> Records contained in a dataset:
┏━━
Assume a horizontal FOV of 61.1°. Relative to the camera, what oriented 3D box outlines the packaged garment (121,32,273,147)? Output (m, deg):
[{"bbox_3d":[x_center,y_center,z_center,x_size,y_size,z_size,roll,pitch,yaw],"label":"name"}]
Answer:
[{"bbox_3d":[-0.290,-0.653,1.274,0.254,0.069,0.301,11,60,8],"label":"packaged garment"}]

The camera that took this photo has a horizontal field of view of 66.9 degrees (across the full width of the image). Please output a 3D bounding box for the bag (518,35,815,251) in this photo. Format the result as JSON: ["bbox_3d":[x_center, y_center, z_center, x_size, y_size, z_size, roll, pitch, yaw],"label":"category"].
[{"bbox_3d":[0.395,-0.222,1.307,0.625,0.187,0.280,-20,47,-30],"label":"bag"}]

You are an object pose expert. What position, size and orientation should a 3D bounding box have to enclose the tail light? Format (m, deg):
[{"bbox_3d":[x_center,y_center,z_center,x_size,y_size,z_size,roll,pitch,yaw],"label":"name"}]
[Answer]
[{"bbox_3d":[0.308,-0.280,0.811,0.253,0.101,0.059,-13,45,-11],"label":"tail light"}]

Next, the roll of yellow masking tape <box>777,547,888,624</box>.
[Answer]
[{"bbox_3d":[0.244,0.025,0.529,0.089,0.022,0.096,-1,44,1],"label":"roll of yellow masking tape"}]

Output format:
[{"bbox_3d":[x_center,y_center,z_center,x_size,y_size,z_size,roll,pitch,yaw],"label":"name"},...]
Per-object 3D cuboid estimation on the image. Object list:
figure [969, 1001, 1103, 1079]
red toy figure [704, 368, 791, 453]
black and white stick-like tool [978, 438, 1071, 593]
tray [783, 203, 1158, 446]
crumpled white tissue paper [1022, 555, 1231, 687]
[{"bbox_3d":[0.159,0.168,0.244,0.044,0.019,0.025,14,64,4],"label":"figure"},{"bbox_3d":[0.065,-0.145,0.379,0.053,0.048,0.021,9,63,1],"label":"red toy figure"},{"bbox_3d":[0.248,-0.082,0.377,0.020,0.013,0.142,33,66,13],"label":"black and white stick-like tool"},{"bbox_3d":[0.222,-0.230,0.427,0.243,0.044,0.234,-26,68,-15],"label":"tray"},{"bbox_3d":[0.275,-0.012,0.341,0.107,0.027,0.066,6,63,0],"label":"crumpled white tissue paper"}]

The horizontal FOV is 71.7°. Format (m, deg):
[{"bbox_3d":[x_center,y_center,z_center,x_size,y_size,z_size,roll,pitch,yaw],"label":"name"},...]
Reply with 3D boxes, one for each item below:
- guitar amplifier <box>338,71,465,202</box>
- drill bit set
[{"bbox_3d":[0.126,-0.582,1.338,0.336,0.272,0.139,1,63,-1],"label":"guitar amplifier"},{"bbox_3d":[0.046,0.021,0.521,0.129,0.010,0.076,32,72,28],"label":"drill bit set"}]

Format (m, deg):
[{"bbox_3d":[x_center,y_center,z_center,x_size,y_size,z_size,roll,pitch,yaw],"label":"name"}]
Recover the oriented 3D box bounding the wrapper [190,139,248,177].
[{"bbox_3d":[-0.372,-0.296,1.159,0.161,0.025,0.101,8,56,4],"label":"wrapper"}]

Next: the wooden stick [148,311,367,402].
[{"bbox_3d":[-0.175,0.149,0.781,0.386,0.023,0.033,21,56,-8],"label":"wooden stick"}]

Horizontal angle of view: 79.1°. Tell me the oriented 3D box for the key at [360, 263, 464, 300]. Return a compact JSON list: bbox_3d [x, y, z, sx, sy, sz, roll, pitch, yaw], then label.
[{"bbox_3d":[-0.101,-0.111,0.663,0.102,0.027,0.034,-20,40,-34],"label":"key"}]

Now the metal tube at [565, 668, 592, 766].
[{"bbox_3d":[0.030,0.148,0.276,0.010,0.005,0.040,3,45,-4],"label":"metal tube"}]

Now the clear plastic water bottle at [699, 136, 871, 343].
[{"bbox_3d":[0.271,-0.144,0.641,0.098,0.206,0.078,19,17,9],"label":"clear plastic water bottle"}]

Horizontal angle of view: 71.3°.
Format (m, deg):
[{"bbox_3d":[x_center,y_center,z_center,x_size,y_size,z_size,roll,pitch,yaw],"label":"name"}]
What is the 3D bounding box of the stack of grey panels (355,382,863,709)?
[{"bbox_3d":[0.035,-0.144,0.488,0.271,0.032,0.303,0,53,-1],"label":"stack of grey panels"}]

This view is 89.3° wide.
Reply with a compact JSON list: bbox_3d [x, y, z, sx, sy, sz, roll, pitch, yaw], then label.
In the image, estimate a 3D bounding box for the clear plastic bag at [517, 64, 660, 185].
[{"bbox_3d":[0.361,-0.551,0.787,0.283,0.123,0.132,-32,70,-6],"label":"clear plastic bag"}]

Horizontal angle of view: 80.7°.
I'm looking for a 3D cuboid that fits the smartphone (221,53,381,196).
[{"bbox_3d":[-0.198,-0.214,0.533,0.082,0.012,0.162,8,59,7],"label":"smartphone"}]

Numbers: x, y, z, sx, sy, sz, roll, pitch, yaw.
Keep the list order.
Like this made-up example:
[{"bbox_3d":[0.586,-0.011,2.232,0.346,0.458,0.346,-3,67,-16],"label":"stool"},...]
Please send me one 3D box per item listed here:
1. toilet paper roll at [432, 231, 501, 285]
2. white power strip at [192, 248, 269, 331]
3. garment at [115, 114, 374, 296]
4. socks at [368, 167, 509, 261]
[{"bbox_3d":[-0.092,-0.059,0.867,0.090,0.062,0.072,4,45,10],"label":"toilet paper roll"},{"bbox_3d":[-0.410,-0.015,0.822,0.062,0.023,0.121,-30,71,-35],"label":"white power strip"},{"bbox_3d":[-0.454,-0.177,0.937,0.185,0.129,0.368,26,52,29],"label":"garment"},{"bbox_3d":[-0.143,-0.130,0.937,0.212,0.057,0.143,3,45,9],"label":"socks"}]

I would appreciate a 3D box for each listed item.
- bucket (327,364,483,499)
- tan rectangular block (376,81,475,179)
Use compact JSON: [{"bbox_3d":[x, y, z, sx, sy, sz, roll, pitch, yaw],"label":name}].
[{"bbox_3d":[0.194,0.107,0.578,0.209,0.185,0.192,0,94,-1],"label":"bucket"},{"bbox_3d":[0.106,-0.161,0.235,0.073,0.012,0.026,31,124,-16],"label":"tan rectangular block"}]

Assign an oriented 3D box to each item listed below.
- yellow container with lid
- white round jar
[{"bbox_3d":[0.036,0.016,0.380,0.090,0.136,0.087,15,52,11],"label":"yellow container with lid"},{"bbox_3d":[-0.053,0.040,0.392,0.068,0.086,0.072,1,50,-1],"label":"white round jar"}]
┗━━
> Problem statement:
Print the lines above, unchanged, from the start of the records to the line with "tray [783, 203, 1158, 446]", including that final line.

> Solution below:
Assume a horizontal FOV of 61.1°. Relative to the camera, what oriented 3D box outlines the packaged garment (121,32,273,147)? Output (m, deg):
[{"bbox_3d":[x_center,y_center,z_center,x_size,y_size,z_size,roll,pitch,yaw],"label":"name"}]
Answer:
[{"bbox_3d":[-0.290,-0.653,1.274,0.254,0.069,0.301,11,60,8],"label":"packaged garment"}]

The camera that took this photo has a horizontal field of view of 66.9 degrees (across the full width of the image). Please output a 3D bounding box for the bag (518,35,815,251) in this photo. Format the result as JSON: ["bbox_3d":[x_center, y_center, z_center, x_size, y_size, z_size, roll, pitch, yaw],"label":"category"].
[{"bbox_3d":[0.395,-0.222,1.307,0.625,0.187,0.280,-20,47,-30],"label":"bag"}]

You are an object pose expert. What position, size and orientation should a 3D bounding box have to enclose the tail light? Format (m, deg):
[{"bbox_3d":[x_center,y_center,z_center,x_size,y_size,z_size,roll,pitch,yaw],"label":"name"}]
[Answer]
[{"bbox_3d":[0.308,-0.280,0.811,0.253,0.101,0.059,-13,45,-11],"label":"tail light"}]

Next, the roll of yellow masking tape <box>777,547,888,624</box>.
[Answer]
[{"bbox_3d":[0.244,0.025,0.529,0.089,0.022,0.096,-1,44,1],"label":"roll of yellow masking tape"}]

Output format:
[{"bbox_3d":[x_center,y_center,z_center,x_size,y_size,z_size,roll,pitch,yaw],"label":"name"},...]
Per-object 3D cuboid estimation on the image. Object list:
figure [969, 1001, 1103, 1079]
red toy figure [704, 368, 791, 453]
black and white stick-like tool [978, 438, 1071, 593]
tray [783, 203, 1158, 446]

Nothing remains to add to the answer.